This is the source code of the HPEZ compressor introduced in the paper: High-performance Effective Scientific Error-bounded Lossy Compression with Auto-tuned Multi-component Interpolation.
Please Install the following dependencies before running the artifact evaluation experiments:
- cmake>=3.13
- gcc>=6.0
- Zstd >= 1.3.5 (https://facebook.github.io/zstd/). Not mandatory to be manually installed as Zstandard v1.4.5 is included and will be used if libzstd can not be found by pkg-config.
- mkdir build && cd build
- cmake -DCMAKE_INSTALL_PREFIX:PATH=[INSTALL_DIR] ..
- make
- make install
Then, you'll find all the executables in [INSTALL_DIR]/bin and header files in [INSTALL_DIR]/include. A Cmake version >= 3.13.0 is needed. Before you proceed to the following evaluations, please add the installation path of HPEZ to your system path so that you can directly run qoz command in your machine for further evaluations.

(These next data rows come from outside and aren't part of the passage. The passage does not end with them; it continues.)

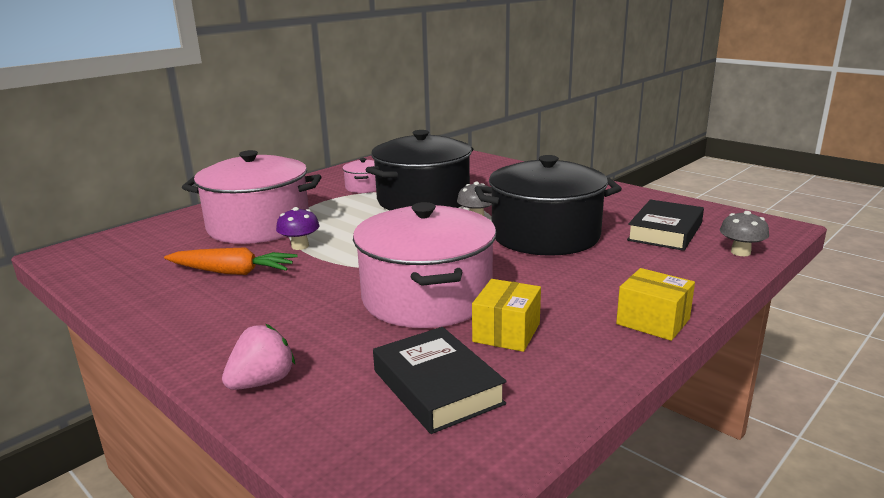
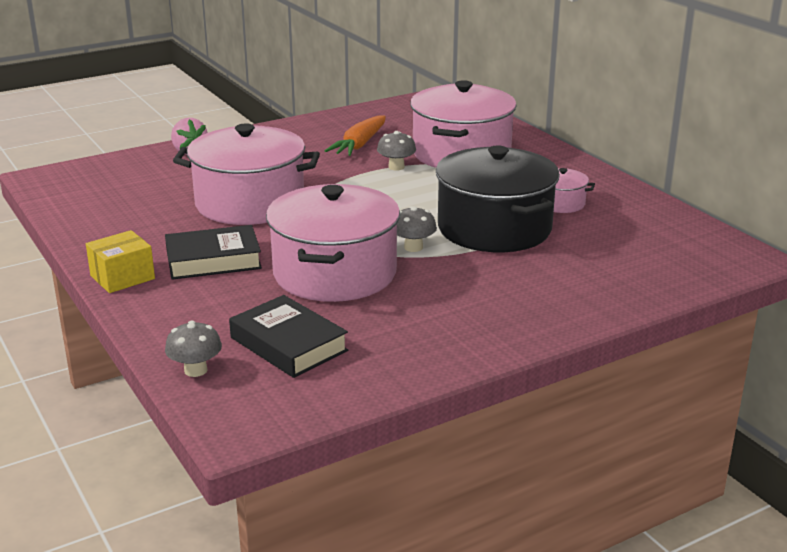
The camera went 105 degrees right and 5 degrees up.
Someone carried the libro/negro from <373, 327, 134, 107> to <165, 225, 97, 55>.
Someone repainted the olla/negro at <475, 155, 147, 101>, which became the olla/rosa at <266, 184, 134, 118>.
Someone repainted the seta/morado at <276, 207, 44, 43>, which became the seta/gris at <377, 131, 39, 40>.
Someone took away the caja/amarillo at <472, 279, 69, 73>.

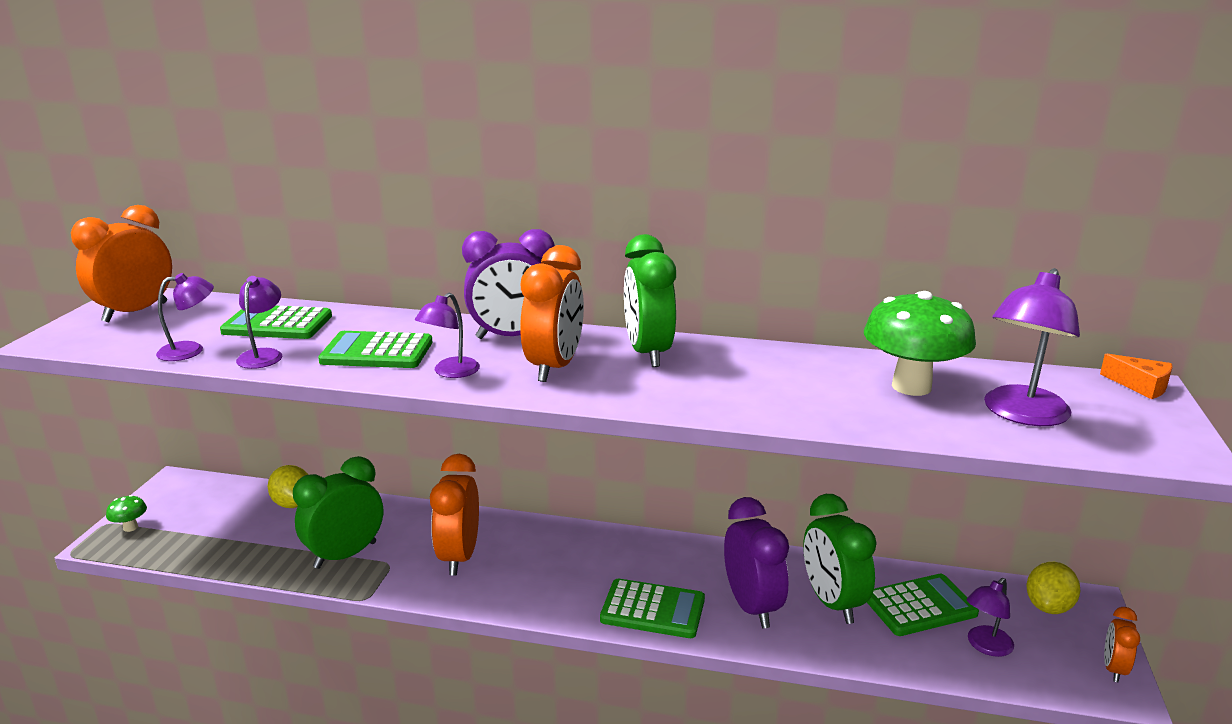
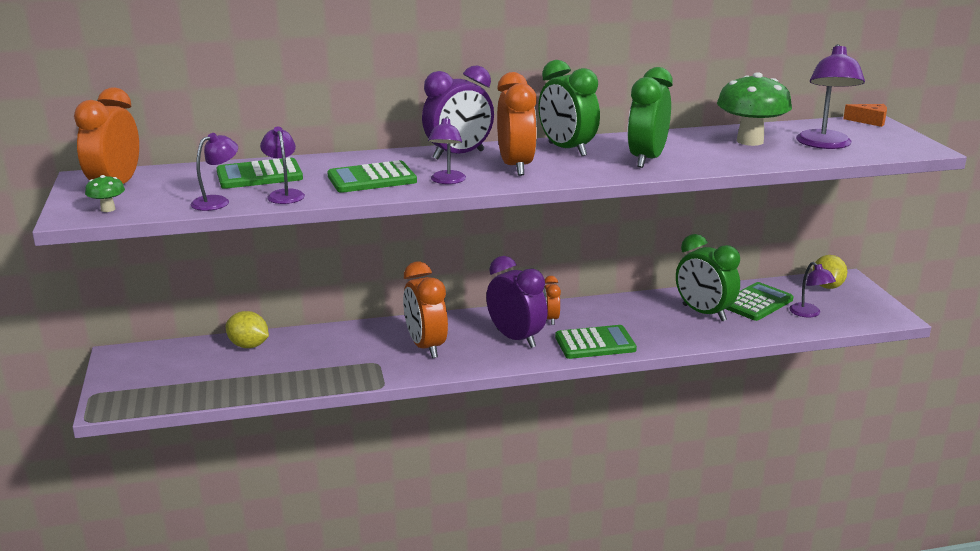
The camera went 25 degrees left and 0 degrees up.
Someone carried the seta/verde from <106, 495, 41, 37> to <85, 175, 40, 37>.
Someone carried the despertador/morado from <724, 497, 65, 131> to <486, 256, 62, 92>.
Someone carried the despertador/naranja from <1104, 607, 36, 76> to <543, 276, 18, 49>.
Someone carried the despertador/verde from <293, 456, 90, 113> to <627, 67, 46, 101>.
Someone rotated the lámpara/morado at <967, 578, 47, 79> by 45 degrees counterclockwise.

You can use the executable 'hpez' command to do the compression/decompression (the input data should be float or double binary files). Just run "hpez" command without any argument to check the instructions for its arguments. For the convenience of tests, the hpez executable includes the SZ3.1 compression, QoZ 1.1 compression, and 3 optimization levels of HPEZ compression. In the command:
- -q 0: SZ3.1 compression.
- Containing -q 1: QoZ 1.1 compression.
- Not containing -q argument or containing -q 4: Full HPEZ compression (for the results reported in the paper).
- Containing -q 2 or -q 3: 2 intermediate optimization levels of HPEZ compression (having faster speeds but slightly worse rate-distortion).
Notice: the intergrated SZ3.1 and QoZ 1.1 in HPEZ has already leveraged the Fast-varying-first interpolation (proposed in our paper), therefore their compression ratios are sometimes higher than the original public released versions of SZ3.1 and QoZ 1.1.